Until recently, most discussions about the areas where Hägg needs to get better came in off-the-record conversations with people in and around the organization. After the team’s 4-3 home win over Norfolk at the PPL Center, Phantoms head coach Terry Murray gave a rather blunt assessment of Hägg’s development thus far this season to a postgame query by Center Ice Magazine’s Anthony Mingioni.

“He has gone backwards a little bit,” said Murray, comparing Hägg’s play in 10 late-season games with the Phantoms at the end of 2013-14 season to his play to date in the first quarter of the 2014-15 campaign.

Murray, who is not one to sugar-coat his assessments and cares deeply about wanting to see players put themselves in position to succeed for the long haul in pro hockey went on give a lengthy tough love critique of the teenage blueliner.

The coach said that last season he saw intensity and smart plays from Hägg in his 10 games with the Phantoms. This season, he has been much more casual and not in a good way.

At times, Hägg’s focus seems to drift and, at other times, he tries to overthink plays. Murray said Hägg needs to make simple and quicker “north plays” to get the puck up the ice. When it comes to making reads, former defenseman Murray said the youngster needs to learn to “let the forward the make the mistake.”

Hägg is blessed both with good size and decent mobility but does not use either asset with enough consistency yet. Murray said, in the big picture, Hägg needs to learn pacing and about finding ways to create consistently reproducible results over an 82-game season.

Right now, the youngster appears not to be pushing himself hard enough to consistently play the way Murray and the organization believe he can. It’s not physical mistakes they worry about, which happen to every defensemen but especially to young defensemen going through the learning curve. It’s the competitive drive and focus the team wants to see.

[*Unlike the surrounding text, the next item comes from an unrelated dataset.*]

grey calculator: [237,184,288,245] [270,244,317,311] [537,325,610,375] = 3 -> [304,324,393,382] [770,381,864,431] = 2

Murray did say that Hägg has gotten better of late in terms of digging a little deeper in his game but that he has to sustain and improve on it.

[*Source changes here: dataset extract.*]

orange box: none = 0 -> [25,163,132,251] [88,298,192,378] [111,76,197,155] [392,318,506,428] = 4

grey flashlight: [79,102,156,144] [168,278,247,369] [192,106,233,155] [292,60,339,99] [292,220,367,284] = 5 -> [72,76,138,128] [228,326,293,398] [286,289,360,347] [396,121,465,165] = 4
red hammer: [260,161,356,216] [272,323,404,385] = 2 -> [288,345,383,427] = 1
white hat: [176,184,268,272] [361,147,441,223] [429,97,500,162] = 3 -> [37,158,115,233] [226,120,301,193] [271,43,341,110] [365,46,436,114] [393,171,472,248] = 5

Case in point: A few weeks ago after Hägg took an undisciplined retaliatory slashing penalty at a terrible time, I heard there were apparently some people in the organization who were at least glad that Hägg showed a bit of fire even if it was misplaced in that situation. No one wants to bad penalties from him or anyone else but they do want to see the competitive juices flowing in productive ways while navigating the line between showing poise and patience and being mentally passive in his approach to the game.

Now that the Phantoms head coach has publicly put out a challenge to the rookie player, it will be interesting to see how Hägg responds in the weeks to come. It’s not just about stats and not about mistakes (even costly ones). It’s all about the player’s approach to his own development.